Your answer should consist only of the lines below from the one with "M1304,667L1314,704L1254,721L1244,684Z" through the one with "M590,260L751,233L839,199L946,142", copied exactly.

[Stored data — start]

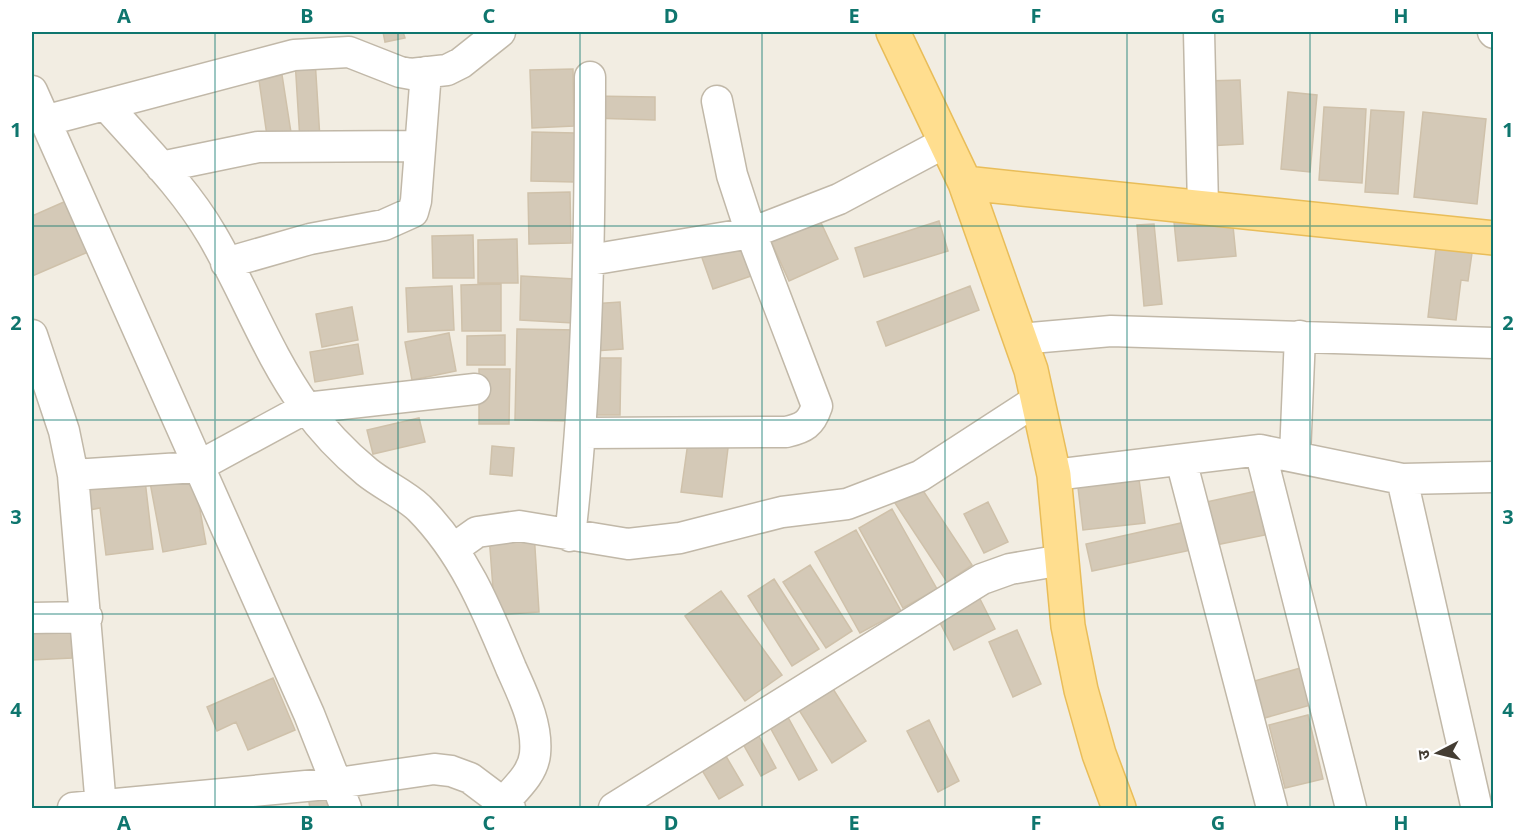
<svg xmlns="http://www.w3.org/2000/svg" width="1525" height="840" viewBox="0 0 1525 840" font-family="'Noto Sans','Noto Sans Devanagari',sans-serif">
<rect width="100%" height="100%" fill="#f2ede2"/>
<path fill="#d4c9b7" stroke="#cfc1aa" stroke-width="1.5" d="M383,32H403L405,38L385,42Z
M315,59L320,139L300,141L295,60Z
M280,62L292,139L268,143L257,66Z
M573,69L574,126L532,128L530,70Z
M1240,80L1243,144L1207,146L1205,81Z
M1288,92L1317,95L1310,172L1281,169Z
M591,96L655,97V120L591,118Z
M1324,107L1366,109L1362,183L1319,180Z
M1371,110L1404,112L1398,194L1365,192Z
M1423,112L1486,119L1477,204L1414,197Z
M532,132L575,133L574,182L531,181Z
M570,192L571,243L529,244L528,193Z
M66,201L88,252L32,276V216Z
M816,212L838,259L789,281L768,235Z
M1232,216L1236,256L1178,261L1174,222Z
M939,221L948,251L864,277L855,248Z
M1154,224L1162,304L1144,306L1137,225Z
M473,235L474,278H433L432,236Z
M517,239L518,283H478V240Z
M746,240L757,274L713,289L701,255Z
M1436,248L1472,253L1468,281L1461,280L1456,320L1428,317Z
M521,276L575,279L573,323L520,320Z
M501,284V331H462L461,285Z
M452,286L454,330L408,332L406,288Z
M970,286L979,310L886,346L877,322Z
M620,302L623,349L594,351L591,304Z
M352,307L358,340L322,347L316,314Z
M517,329L578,330L576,421L515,420Z
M449,333L456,371L412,380L405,342Z
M505,335V365H467V336Z
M358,344L363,374L315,382L310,352Z
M594,358H621L620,415H593Z
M479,369H510L509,424H479Z
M419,418L425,442L373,454L367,430Z
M689,435L729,440L722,497L681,492Z
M492,446L514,448L512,476L490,474Z
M193,470L206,544L163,552L149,477Z
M1138,472L1145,523L1083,530L1077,479Z
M145,480L153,549L106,555L100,508L89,510L86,487Z
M918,483L972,565L947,582L893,500Z
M1257,491L1265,535L1206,547L1197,504Z
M988,502L1008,542L984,553L964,514Z
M892,509L937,589L903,608L859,528Z
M1190,521L1196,549L1092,571L1086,544Z
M856,530L901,611L860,633L815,552Z
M534,532L539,612L495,615L489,535Z
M810,565L852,631L826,648L783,582Z
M774,579L819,649L792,666L748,596Z
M721,591L782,675L745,701L685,616Z
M977,593L995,629L954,650L936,615Z
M71,624L72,658L32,660V626Z
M1017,630L1041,684L1013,697L989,642Z
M1304,667L1314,704L1254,721L1244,684Z
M273,678L295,730L248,750L236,722L217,731L207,707Z
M828,681L866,741L832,763L794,702Z
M784,710L817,770L799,780L766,720Z
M1308,715L1323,779L1285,788L1269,725Z
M929,720L959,781L938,792L907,731Z
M754,727L776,768L761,776L738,735Z
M720,746L743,785L719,799L696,760Z
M334,795L337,808H310L308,797Z"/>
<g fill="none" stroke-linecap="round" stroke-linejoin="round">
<defs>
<path id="minor" d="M1199,32L1203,207
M1493,32L1494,33
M32,91L309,714L346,808
M106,105C142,146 184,187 212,235C245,291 267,353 305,406C322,430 344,453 367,472C383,485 404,494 419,508C464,553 487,610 511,668C523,695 538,724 535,754C533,774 515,789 503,803
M44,121L294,55L349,52L400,72L411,74L447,70L461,63L500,32
M161,167L258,147L420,146
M590,260L751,233L839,199L946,142
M226,263L310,239L384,225L413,212L416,201L426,72
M32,335L64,431L73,475L101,807
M1020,339L1111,331L1494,343
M582,433L786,432C804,428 811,424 817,406L751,233L732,175L717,101
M1260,450L1351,808
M1295,455L1300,336
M1181,460L1272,808
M73,475L197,467L306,408L475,389
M1054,475L1260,450L1402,479L1494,477
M1402,479L1476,805
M570,536C588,382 590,231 590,77
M453,549L477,532L519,526L628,544L680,538L782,512L847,504L920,476L1037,400
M32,618L87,617
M73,808L338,783L434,769L451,771L470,778L510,808
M614,808L982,579L1010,569L1062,560"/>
<path id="major" d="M893,32L965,183L1031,370L1054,475L1068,626L1081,690L1099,754L1119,808
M965,183L1494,238"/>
</defs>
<use href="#minor" stroke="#c1b8a8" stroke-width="33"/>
<use href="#major" stroke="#e9bd59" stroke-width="36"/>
<use href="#minor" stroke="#fff" stroke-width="30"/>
<use href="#major" stroke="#ffde8f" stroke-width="33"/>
</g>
<path fill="none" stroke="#0f766e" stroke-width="1.5" stroke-opacity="0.55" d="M215,32V808M398,32V808M580,32V808M762,32V808M945,32V808M1127,32V808M1310,32V808M32,226H1494M32,420H1494M32,614H1494"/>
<rect width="1525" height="840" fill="none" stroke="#ffffff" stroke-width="66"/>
<g transform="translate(1438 753) rotate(263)" stroke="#ffffff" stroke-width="4.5" paint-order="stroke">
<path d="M0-4.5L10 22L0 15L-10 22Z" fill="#443d33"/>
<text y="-9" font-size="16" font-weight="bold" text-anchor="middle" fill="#443d33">उ</text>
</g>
<rect x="33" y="33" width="1459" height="774" fill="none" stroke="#0f766e" stroke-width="2"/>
<g font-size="20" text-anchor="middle" font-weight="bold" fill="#0f766e">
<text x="124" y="23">A</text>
<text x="307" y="23">B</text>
<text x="489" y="23">C</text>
<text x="671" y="23">D</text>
<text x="854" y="23">E</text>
<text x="1036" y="23">F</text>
<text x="1218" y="23">G</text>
<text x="1401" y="23">H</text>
<text x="16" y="137">1</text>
<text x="1508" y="137">1</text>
<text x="16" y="330">2</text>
<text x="1508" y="330">2</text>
<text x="16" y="524">3</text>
<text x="1508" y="524">3</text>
<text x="16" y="717">4</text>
<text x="1508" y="717">4</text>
<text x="124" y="830">A</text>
<text x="307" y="830">B</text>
<text x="489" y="830">C</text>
<text x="671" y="830">D</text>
<text x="854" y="830">E</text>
<text x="1036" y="830">F</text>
<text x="1218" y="830">G</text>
<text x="1401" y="830">H</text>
</g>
</svg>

[Stored data — finish]

▸ **Task response**
M1304,667L1314,704L1254,721L1244,684Z
M273,678L295,730L248,750L236,722L217,731L207,707Z
M828,681L866,741L832,763L794,702Z
M784,710L817,770L799,780L766,720Z
M1308,715L1323,779L1285,788L1269,725Z
M929,720L959,781L938,792L907,731Z
M754,727L776,768L761,776L738,735Z
M720,746L743,785L719,799L696,760Z
M334,795L337,808H310L308,797Z"/>
<g fill="none" stroke-linecap="round" stroke-linejoin="round">
<defs>
<path id="minor" d="M1199,32L1203,207
M1493,32L1494,33
M32,91L309,714L346,808
M106,105C142,146 184,187 212,235C245,291 267,353 305,406C322,430 344,453 367,472C383,485 404,494 419,508C464,553 487,610 511,668C523,695 538,724 535,754C533,774 515,789 503,803
M44,121L294,55L349,52L400,72L411,74L447,70L461,63L500,32
M161,167L258,147L420,146
M590,260L751,233L839,199L946,142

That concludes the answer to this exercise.